Tuesday, March 27, 2018

In short: Grave Secrets: The Legacy of Hilltop Drive (1992)

Because it’s the 90s, this made-for-TV haunted house tale directed by John Patterson is supposedly based on a true story, though the damn Warrens were apparently – and fortunately – not involved. Some charming Southern family – Patty Duke as the matriarch and David Selby as the patriarch cursed with the somewhat eyebrow-raising first name of “Shag” – builds a new house in some charming Southern area where the land is surprisingly cheap. Alas, they are soon haunted by a truckload of supernatural phenomena, starting with the particular obsession of American TV movie ghosts, the ghostly flushing of toilets, but certainly moving into more interesting, gruesome, or weird directions, too. I turns out the piece of land they built on was once part of a graveyard for former slaves.

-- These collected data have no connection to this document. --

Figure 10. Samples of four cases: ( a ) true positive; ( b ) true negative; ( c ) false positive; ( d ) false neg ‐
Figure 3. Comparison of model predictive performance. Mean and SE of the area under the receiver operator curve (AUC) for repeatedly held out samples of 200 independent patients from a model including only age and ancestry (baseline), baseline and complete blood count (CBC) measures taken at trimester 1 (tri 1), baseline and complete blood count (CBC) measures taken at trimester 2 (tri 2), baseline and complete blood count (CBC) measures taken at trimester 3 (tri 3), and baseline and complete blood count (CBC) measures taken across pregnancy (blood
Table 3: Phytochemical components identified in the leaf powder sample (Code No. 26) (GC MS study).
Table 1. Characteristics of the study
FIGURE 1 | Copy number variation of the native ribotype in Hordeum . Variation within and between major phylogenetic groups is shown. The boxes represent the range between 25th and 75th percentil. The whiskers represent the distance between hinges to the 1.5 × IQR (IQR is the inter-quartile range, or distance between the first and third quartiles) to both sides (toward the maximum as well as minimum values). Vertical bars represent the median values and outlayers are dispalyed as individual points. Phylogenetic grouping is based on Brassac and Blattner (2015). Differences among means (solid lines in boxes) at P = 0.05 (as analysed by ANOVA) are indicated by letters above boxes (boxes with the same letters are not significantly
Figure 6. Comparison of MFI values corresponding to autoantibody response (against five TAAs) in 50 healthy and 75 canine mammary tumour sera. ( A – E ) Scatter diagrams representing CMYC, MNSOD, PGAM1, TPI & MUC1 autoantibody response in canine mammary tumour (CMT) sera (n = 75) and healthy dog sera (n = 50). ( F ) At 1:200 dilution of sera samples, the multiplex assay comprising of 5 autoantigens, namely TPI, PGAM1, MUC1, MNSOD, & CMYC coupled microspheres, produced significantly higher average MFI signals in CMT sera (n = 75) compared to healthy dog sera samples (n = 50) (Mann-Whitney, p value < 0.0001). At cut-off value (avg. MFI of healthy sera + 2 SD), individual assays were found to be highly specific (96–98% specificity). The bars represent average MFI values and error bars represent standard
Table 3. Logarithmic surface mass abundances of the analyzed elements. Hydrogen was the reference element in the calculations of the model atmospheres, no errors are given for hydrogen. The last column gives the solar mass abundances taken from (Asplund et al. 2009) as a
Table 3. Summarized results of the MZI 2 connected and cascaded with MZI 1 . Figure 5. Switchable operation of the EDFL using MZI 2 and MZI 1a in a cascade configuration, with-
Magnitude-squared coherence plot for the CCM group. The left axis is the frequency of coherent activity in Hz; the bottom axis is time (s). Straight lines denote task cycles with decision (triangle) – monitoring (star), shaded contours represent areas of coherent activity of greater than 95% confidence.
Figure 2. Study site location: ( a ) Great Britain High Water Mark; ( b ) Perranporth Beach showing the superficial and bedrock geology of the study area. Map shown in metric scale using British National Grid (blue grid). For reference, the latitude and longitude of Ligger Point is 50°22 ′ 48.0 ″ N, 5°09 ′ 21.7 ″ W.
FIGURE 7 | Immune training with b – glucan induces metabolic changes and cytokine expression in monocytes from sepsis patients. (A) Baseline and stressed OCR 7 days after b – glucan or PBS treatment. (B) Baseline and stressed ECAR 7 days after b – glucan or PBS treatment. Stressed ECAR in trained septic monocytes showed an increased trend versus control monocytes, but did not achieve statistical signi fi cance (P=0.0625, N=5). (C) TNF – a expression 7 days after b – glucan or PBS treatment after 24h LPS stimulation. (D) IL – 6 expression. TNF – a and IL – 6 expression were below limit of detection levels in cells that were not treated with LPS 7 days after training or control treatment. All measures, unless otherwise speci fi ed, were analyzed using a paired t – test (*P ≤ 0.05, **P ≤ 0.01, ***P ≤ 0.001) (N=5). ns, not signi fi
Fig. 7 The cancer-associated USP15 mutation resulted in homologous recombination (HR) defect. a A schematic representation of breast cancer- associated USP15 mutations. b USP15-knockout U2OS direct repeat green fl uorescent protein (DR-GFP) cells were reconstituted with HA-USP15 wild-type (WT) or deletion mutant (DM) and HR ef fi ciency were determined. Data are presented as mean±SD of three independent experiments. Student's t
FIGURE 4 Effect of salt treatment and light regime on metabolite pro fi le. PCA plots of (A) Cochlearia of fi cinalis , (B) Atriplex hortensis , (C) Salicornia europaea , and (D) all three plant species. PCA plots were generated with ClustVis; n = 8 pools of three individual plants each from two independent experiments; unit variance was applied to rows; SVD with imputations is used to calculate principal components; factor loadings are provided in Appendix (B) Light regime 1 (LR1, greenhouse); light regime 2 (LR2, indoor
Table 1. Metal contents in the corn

Alas, at about that point, the film starts losing steam quickly, developing an unfortunate interest in the pre-judicial proceedings between the family, their neighbours, and the (probably evil) real estate company that sold them the land. In fact, the film’s losing drive so quickly, even the ghost induced deadly heart attack of a daughter doesn’t get the dramatic emphasis it – as the actual climax of the story – should have. Grave Secrets suffers from what I can be now call “true ghost story syndrome”, so that is can’t really bring itself to end in a dramatically satisfying climax, because true ghost stories just never have that sort of thing. That it mostly wastes the opportunity to metaphorically examine white Southern guilt despite a set-up that basically screams for it is par for the course. But then, if a film can’t even milk ghost-induced cancer and heart attacks properly, asking for depth might be a bit much.


It is something of a shame, though, for some of the ghostly manifestations are genuinely creepy, strange, and even upsetting. There’s a pretty cool (and unpleasant) moment where the family’s birds are apparently killed by insects that works very well, later followed by a wonderfully strange bit where the (of course sceptical) Shag suddenly turns around and sees the bird cage and the birds looking alive and well at their old place, only to have them disappear again once he turns on the lights. I’m also fond of the moment where Patty Duke’s character witnesses their garage door first opening for a snake to slither through, and then politely closing behind the animal. Unfortunately, Grave Secrets seems more interested in the horror of ghosts costing families “their investment” than in the ghosts and what they might mean.